The National Native American Boarding School Healing Coalition (NABS), the Ziibiwing Center for Anishinabe Culture and Lifeways, and the Indigenous Digital Archive (IDA) received $499,793 to digitize and catalog records related to 8 Indian boarding schools across 5 different states, making them more accessible to boarding school survivors, their descendants, and the general public.

The Greer Lankton Collection

The Mattress Factory Museum and the University of Pittsburgh received $209,527 to digitize and make accessible artwork, ephemera, periodicals, photographs, photo albums, slides and negatives, journals, and correspondence documenting the life and work of transgender artist, Greer Lankton (1958-1996).

Land Claims in California

The University of California at Berkeley received $246,666 to digitize records relating to an Act passed by the US Congress in 1851 that required Spanish and Mexican land grant holders to present proof of title to their land. It resulted in most Mexican Californians losing their titles.

University of Michigan Natural History Collections

The University of Michigan received $98,046 to digitize 1300 rare works from the University of Michigan Museums and Herbarium Libraries’ special collections, including color scans of their image content, and make those works available to the biodiversity research community via deposit in HathiTrust Digital Library.
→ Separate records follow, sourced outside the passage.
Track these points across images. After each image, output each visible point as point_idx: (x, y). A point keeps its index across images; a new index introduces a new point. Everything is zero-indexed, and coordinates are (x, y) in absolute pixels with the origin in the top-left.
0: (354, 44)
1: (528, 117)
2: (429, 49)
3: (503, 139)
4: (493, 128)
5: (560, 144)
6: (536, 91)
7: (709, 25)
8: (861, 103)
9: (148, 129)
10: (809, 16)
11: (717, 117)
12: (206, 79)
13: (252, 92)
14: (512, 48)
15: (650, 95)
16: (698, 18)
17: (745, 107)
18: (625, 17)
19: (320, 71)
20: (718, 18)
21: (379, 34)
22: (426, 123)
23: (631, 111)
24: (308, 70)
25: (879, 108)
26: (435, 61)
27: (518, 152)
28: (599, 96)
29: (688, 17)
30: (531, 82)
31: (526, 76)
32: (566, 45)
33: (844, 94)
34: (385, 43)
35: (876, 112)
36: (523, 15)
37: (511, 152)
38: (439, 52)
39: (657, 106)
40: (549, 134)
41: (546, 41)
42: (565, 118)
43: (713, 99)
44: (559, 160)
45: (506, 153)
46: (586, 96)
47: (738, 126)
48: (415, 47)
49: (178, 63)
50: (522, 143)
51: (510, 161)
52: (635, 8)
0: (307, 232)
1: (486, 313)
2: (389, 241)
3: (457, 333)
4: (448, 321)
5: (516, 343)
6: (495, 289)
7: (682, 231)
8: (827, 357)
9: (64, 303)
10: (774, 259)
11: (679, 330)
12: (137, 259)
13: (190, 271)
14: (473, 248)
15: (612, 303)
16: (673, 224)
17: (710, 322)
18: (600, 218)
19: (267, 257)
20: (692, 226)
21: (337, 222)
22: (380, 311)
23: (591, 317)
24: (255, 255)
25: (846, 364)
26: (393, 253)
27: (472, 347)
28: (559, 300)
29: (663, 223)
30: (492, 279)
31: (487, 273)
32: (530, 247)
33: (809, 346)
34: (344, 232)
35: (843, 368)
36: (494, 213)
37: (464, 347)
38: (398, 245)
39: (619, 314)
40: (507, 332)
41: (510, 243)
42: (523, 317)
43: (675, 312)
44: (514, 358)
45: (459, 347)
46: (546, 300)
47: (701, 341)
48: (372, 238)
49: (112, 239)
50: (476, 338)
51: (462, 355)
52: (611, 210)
Midwest Medieval Manuscript Collections

Indiana University at Bloomington, leading a consortium of several other institutions, received $286,436 to digitize and catalog 67 codices and 420 medieval manuscript fragments from 25 Midwestern colleges and universities, most not major research institutions.

Esther Funk Collection

University of La Verne received $59,200 to create public digital access to the Esther Funk Collection, including her hand-crafted books and the Central and South American textiles she collected in the 1930s.

South Carolina Civil Rights

University of South Carolina Libraries’ Digital Collections received $205,693 to scan material from its records of the South Carolina Council on Human Relations, primary sources of the role of African Americans in South Carolina in civil-rights struggles from the 1930s through the 1970s.

Virginia Tech Insect Collection

Virginia Polytechnic Institute and State University’s Insect Collection, the oldest and largest entomological collection in Virginia, received $244,752 to digitize, describe, and provide access to 15,000 pinned insect specimens through high resolution photos and 400 high resolution 3D models.

Houston’s African American and Jewish heritage

Woodson Research Center, Fondren Library, Rice University received $72,086 to provide public access to collections highlighting the history and experiences of African-American and Jewish communities in and near Houston, to shed light on nationally significant issues including politics, art, race, and religion.